IMG_6436The music starts up minutes before Cat Power strides on stage. Her backing trio is conjuring up a kind of soundscape of pointillist notes, more structured than tuning up, but not entirely melodic either. They are providing an atmosphere in which Chan Marshall can immerse.

In her beguiling show at the 930 Club Sunday, Marshall was freed from her own guitar or piano playing, instead steadying herself with the twin microphone stands pointed toward her, that she gripped like ski poles on her way down a slalom.

Once, the long time folk-tinged siren of indie rock was said to be so full of stage fright she could hardly complete a show — or she had to drink to get through it.

By now, at 46 and a mother, she’s found a way to present live shows as alluring as her very personal recorded output. That comes with making her almost impossible to see. The stage is barely lit but largely from the back, in a general fog, and the figure of Marshall can be seen — tall and rangy, using a lot of hand movements, and moving across the full stage. But from the middle of the floor one can never glean a facial expression until the lightning moment when a flash goes off on a camera phone.

It creates the same kind of murky mystery that her slow and moody songs do.
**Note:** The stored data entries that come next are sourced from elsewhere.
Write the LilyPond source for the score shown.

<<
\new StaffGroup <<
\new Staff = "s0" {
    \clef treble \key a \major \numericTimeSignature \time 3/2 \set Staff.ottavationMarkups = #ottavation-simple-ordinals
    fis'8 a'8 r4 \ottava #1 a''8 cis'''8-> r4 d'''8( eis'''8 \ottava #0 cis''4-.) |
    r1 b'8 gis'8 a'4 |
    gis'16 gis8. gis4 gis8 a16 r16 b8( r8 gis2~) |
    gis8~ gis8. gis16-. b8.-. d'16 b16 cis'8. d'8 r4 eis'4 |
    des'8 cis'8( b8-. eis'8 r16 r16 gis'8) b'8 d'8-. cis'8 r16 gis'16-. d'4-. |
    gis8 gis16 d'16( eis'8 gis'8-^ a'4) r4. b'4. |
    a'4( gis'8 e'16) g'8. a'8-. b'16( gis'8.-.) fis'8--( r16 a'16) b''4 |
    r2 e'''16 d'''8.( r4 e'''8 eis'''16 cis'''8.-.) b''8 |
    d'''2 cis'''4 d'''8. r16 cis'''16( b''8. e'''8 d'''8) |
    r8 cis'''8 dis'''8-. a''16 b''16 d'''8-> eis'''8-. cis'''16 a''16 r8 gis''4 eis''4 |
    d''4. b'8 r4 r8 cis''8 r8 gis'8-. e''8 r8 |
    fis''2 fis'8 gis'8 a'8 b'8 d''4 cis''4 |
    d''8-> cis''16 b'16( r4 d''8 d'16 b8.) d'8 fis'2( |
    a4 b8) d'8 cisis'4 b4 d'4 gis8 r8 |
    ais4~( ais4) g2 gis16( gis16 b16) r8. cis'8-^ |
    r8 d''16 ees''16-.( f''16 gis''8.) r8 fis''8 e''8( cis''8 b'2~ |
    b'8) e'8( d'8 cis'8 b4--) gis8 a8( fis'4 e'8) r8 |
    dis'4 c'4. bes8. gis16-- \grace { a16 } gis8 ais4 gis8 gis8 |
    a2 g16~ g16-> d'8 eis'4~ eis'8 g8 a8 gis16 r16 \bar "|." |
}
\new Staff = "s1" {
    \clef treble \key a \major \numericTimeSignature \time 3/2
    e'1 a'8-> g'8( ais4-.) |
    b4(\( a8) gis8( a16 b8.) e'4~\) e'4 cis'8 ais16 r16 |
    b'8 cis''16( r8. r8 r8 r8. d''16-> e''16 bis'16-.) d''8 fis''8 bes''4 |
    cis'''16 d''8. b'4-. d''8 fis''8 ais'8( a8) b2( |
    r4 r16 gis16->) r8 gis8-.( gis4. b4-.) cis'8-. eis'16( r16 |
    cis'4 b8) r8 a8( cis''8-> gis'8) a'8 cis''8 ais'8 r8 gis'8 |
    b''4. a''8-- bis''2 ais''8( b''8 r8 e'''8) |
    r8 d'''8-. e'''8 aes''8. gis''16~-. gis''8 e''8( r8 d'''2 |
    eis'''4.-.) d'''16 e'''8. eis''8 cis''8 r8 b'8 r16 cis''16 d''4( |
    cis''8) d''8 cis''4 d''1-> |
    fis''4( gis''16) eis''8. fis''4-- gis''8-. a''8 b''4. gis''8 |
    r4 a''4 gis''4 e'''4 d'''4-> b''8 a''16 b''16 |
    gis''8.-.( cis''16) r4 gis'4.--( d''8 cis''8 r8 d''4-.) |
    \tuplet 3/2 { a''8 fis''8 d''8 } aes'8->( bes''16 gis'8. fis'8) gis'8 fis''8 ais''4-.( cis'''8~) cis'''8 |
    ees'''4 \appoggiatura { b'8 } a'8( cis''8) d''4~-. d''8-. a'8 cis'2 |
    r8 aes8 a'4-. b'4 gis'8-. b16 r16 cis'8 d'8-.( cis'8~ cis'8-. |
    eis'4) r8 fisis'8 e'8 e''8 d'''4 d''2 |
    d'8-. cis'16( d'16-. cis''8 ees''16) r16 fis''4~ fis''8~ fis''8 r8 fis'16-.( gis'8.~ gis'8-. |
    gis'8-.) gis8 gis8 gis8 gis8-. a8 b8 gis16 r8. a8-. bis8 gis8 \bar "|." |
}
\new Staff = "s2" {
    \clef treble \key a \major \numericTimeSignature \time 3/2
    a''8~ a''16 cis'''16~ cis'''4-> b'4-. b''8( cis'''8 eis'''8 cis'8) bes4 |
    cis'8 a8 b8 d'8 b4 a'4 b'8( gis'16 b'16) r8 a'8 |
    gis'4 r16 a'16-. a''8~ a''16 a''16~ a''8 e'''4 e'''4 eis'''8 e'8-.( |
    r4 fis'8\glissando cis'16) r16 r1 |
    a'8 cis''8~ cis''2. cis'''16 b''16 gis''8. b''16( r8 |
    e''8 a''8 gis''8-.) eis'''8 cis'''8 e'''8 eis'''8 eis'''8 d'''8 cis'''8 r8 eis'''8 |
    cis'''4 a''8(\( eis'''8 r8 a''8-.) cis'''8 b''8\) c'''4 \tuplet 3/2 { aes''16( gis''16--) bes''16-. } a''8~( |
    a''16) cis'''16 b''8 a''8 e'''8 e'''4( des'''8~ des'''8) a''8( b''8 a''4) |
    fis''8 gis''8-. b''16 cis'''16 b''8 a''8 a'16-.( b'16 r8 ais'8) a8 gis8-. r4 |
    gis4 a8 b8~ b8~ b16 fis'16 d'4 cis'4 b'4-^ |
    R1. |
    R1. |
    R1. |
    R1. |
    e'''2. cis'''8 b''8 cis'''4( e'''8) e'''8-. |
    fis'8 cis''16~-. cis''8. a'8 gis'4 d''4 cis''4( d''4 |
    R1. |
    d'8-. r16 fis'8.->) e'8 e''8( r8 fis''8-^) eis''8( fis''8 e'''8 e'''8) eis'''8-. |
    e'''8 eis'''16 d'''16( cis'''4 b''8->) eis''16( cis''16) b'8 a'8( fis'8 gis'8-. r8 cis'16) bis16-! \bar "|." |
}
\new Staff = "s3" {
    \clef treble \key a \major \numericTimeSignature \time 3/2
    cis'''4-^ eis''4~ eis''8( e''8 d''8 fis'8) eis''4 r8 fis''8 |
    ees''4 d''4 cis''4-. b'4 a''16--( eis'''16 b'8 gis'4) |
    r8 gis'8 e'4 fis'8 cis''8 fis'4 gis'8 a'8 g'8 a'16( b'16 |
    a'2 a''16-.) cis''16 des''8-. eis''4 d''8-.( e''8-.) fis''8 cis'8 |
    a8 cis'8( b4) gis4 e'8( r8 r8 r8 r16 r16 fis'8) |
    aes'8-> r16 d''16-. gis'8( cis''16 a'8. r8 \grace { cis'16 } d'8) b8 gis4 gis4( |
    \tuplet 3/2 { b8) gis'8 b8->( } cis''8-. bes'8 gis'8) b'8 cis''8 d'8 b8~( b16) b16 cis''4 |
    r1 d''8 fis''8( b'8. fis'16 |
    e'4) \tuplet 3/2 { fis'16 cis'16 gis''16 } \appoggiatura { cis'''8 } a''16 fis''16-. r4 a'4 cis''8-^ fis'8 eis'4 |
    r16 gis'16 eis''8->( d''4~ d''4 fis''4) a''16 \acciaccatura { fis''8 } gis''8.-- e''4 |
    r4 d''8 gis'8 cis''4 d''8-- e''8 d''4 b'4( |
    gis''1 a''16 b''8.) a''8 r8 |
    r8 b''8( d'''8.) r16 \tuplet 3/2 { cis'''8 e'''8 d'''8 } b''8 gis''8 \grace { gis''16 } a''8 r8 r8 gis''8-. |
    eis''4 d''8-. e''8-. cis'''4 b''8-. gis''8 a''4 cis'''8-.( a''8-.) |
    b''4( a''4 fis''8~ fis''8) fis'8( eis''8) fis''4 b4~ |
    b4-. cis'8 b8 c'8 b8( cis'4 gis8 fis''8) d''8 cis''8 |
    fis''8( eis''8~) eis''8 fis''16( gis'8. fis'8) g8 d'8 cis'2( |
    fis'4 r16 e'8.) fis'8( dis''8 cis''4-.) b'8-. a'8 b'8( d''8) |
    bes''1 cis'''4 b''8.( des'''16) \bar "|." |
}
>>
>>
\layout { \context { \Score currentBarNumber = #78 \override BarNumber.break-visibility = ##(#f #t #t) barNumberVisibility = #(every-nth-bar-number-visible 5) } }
Even if it’s a little frustrating for fans hoping to more clearly see her perform. But if the trade off is solid show, so be it.

Marshall’s got something to prove here. Her latest album “Wanderer,” her 10th studio album overall and her first since 2012’s “Sun,” was rejected by her label of more than 20 years, Matador, and they parted ways. Its release in October showed her sticking to a particular sound, though it varied to the degree that she dueted with Lana Del Rey and included a cover of a Rihanna tune.

In the former, she may have made a declaration by starting, “If I had a dime for every time / Tell I’m not what you need” and ending with an anthem.

Songs from previous works fit well with the new songs, and equally showed off her smoky and expressive voice, which remained strong despite a spate of coughing between songs and sometimes during them, discreetly between verses.

The spare intricacies of her guitar and piano arrangements enhance songs like “Me Voy” and particularly “In Your Face,” which she’s been melding into Frank Ocean’s “Bad Religion.”

With the groove started by her band, she’d flit from one song to another in medleys that covered a lot of ground, shifting from “Into My Arms” to one line of the “Dark End of the Street” cover to eventually “I Am Stretched on You Grave.”

MunchMadonnaShe began her “Song to Bobby” with a line from “These Days,” the Jackson Browne song first recorded by Nico, the Velvet Underground chanteuse that Marshall also resembled, from her bangs, if not her reserve. (The other image she conjured up? Edvard Munch’s “Madonna”).

Marshall would immerse herself into the trance-like songs as much as anyone. And when they were over,   she’d clap like anyone in the audience too, grateful to the musicians or to her own artistry that allowed it. She spoke during the show sparingly, usually to offer “Muchas Gracias” one or two times.

It wasn’t until the end, after her cover of “Stay,” that she stayed long enough to thank the crowd sincerely for allowing her to be the artist she has become, and to encourage others to follow that same freeing path.

She does it with an uncompromising manner that, while it solved the stage fright thing, has no time for other live show considerations, like encores.